* _PROMPT_: What you output must match, exactly, the lines from the start of the records to the line containing "addi t1, t0, 4", both ends kept and pictures excluded.

* _DATASET CONTENT_:
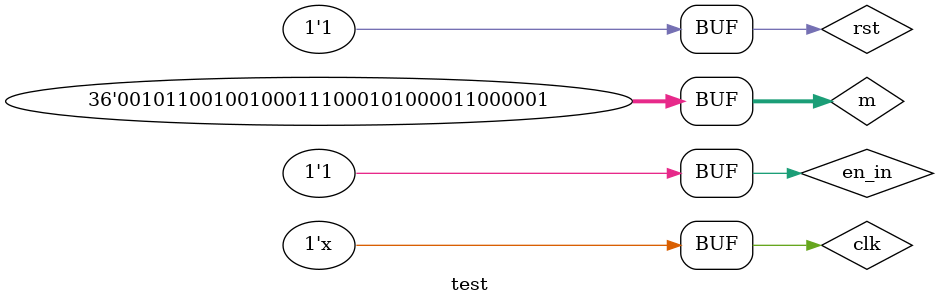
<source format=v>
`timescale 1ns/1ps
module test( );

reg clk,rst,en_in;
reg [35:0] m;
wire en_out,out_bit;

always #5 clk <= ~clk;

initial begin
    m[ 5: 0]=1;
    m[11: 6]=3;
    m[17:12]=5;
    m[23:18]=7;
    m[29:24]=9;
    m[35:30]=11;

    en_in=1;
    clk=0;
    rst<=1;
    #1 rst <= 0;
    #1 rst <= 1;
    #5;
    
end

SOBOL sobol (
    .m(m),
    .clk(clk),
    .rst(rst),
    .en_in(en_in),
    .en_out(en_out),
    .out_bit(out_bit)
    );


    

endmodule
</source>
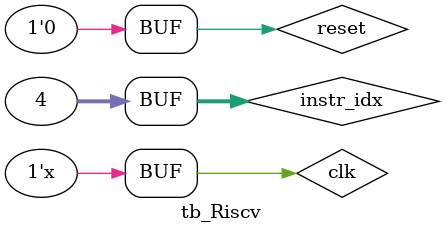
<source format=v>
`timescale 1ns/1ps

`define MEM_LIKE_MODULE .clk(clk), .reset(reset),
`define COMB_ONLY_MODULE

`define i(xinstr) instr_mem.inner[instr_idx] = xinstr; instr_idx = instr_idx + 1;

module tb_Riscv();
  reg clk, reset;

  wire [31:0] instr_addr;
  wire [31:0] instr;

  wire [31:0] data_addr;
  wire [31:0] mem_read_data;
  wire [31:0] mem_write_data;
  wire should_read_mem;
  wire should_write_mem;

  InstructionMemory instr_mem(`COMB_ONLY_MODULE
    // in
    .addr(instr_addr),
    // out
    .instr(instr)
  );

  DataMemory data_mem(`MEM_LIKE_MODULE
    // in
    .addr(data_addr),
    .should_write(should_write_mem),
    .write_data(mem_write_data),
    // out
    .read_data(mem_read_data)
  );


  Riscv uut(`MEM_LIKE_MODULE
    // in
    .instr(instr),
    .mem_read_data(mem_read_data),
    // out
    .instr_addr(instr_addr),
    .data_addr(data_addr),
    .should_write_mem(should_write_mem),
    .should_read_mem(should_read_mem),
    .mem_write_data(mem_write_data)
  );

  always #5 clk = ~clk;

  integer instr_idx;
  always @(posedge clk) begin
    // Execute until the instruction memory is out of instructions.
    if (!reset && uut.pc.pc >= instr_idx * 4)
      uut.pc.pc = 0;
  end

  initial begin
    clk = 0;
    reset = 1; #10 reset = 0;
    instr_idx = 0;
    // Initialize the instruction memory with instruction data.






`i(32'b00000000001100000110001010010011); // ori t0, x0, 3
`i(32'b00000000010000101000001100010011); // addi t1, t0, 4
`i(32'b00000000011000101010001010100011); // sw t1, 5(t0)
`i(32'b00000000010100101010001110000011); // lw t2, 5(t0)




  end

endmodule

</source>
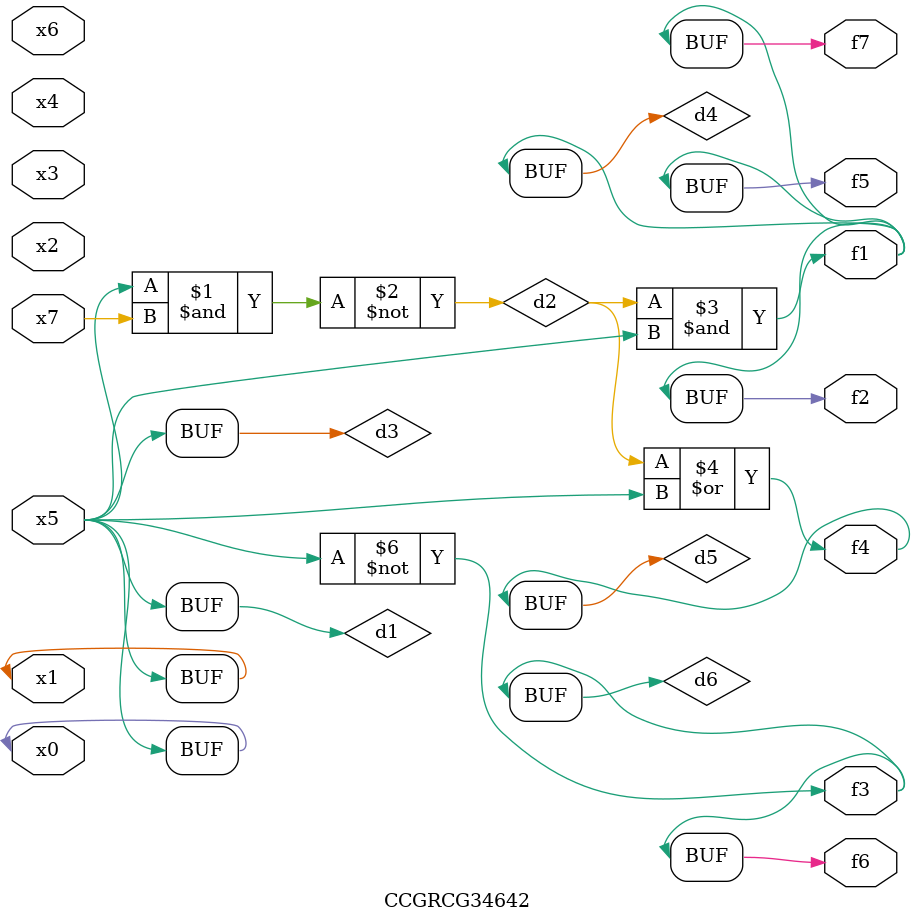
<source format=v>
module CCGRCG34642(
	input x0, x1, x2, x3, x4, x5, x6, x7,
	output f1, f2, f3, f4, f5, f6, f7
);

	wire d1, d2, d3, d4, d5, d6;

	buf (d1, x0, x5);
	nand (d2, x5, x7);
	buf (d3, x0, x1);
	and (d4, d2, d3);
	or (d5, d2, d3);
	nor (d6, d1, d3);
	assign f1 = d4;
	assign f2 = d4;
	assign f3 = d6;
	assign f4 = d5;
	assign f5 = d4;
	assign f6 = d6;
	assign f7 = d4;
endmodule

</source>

* _RESULT OF THE EXERCISE_:
<source format=v>
`timescale 1ns/1ps
module test( );

reg clk,rst,en_in;
reg [35:0] m;
wire en_out,out_bit;

always #5 clk <= ~clk;

initial begin
    m[ 5: 0]=1;
    m[11: 6]=3;
    m[17:12]=5;
    m[23:18]=7;
    m[29:24]=9;
    m[35:30]=11;

    en_in=1;
    clk=0;
    rst<=1;
    #1 rst <= 0;
    #1 rst <= 1;
    #5;
    
end

SOBOL sobol (
    .m(m),
    .clk(clk),
    .rst(rst),
    .en_in(en_in),
    .en_out(en_out),
    .out_bit(out_bit)
    );


    

endmodule
</source>
<source format=v>
`timescale 1ns/1ps

`define MEM_LIKE_MODULE .clk(clk), .reset(reset),
`define COMB_ONLY_MODULE

`define i(xinstr) instr_mem.inner[instr_idx] = xinstr; instr_idx = instr_idx + 1;

module tb_Riscv();
  reg clk, reset;

  wire [31:0] instr_addr;
  wire [31:0] instr;

  wire [31:0] data_addr;
  wire [31:0] mem_read_data;
  wire [31:0] mem_write_data;
  wire should_read_mem;
  wire should_write_mem;

  InstructionMemory instr_mem(`COMB_ONLY_MODULE
    // in
    .addr(instr_addr),
    // out
    .instr(instr)
  );

  DataMemory data_mem(`MEM_LIKE_MODULE
    // in
    .addr(data_addr),
    .should_write(should_write_mem),
    .write_data(mem_write_data),
    // out
    .read_data(mem_read_data)
  );


  Riscv uut(`MEM_LIKE_MODULE
    // in
    .instr(instr),
    .mem_read_data(mem_read_data),
    // out
    .instr_addr(instr_addr),
    .data_addr(data_addr),
    .should_write_mem(should_write_mem),
    .should_read_mem(should_read_mem),
    .mem_write_data(mem_write_data)
  );

  always #5 clk = ~clk;

  integer instr_idx;
  always @(posedge clk) begin
    // Execute until the instruction memory is out of instructions.
    if (!reset && uut.pc.pc >= instr_idx * 4)
      uut.pc.pc = 0;
  end

  initial begin
    clk = 0;
    reset = 1; #10 reset = 0;
    instr_idx = 0;
    // Initialize the instruction memory with instruction data.






`i(32'b00000000001100000110001010010011); // ori t0, x0, 3
`i(32'b00000000010000101000001100010011); // addi t1, t0, 4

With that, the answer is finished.